#### EXTRACT
A Forest of Symbols: Art, Science, and Truth in the Long Nineteenth Century | Leonardo/ISASTwith Arizona State University

A Forest of Symbols: Art, Science, and Truth in the Long Nineteenth Century

A Forest of Symbols: Art, Science, and Truth in the Long Nineteenth Century
by Andrei Pop

Zone Books, NY, NY, 2019
320 pp., illus. 8 col., 80 b/w. Trade, $32.95
ISBN: 978-1935408369.

February 2020

This is a most challenging book on symbols and Symbolism, whose first merit certainly is to thoroughly challenge our usual understanding of both symbol and symbolism. 

Let us start with the latter, the art-historical period at the end of the nineteenth century whose works and authors are often discarded as esoteric, hardly understandable, if not just crazy (Decadentism was and still is one of the synonyms of the Symbolist movement). In this book, Andrei Pop argues that Symbolism is actually a way of thinking, imaging and imagining that continues, yet in a more radical way, some of the fundamental insights and interrogations of the Romantic period. At the end of an increasingly empiricist century, Symbolism thus represents the rejection of “pure” observation and subject-free recording, not in order to praise a wholly subjective way of making sense of the world but as a warning against the illusion that experience and observation can take place without or outside subjectivity.

#### DATA EXCERPT
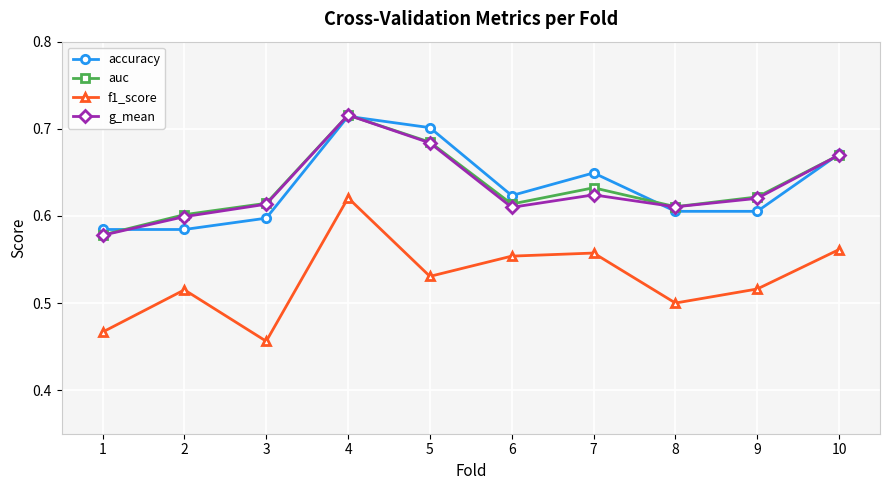

True or false: auc and f1_score cross at least once.

False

#### REQUIRED WORK
In the review of A Forest of Symbols, transcribe the stretch from "Let us start" through "or outside subjectivity.".

#### WRITTEN REPLY
Let us start with the latter, the art-historical period at the end of the nineteenth century whose works and authors are often discarded as esoteric, hardly understandable, if not just crazy (Decadentism was and still is one of the synonyms of the Symbolist movement). In this book, Andrei Pop argues that Symbolism is actually a way of thinking, imaging and imagining that continues, yet in a more radical way, some of the fundamental insights and interrogations of the Romantic period. At the end of an increasingly empiricist century, Symbolism thus represents the rejection of “pure” observation and subject-free recording, not in order to praise a wholly subjective way of making sense of the world but as a warning against the illusion that experience and observation can take place without or outside subjectivity.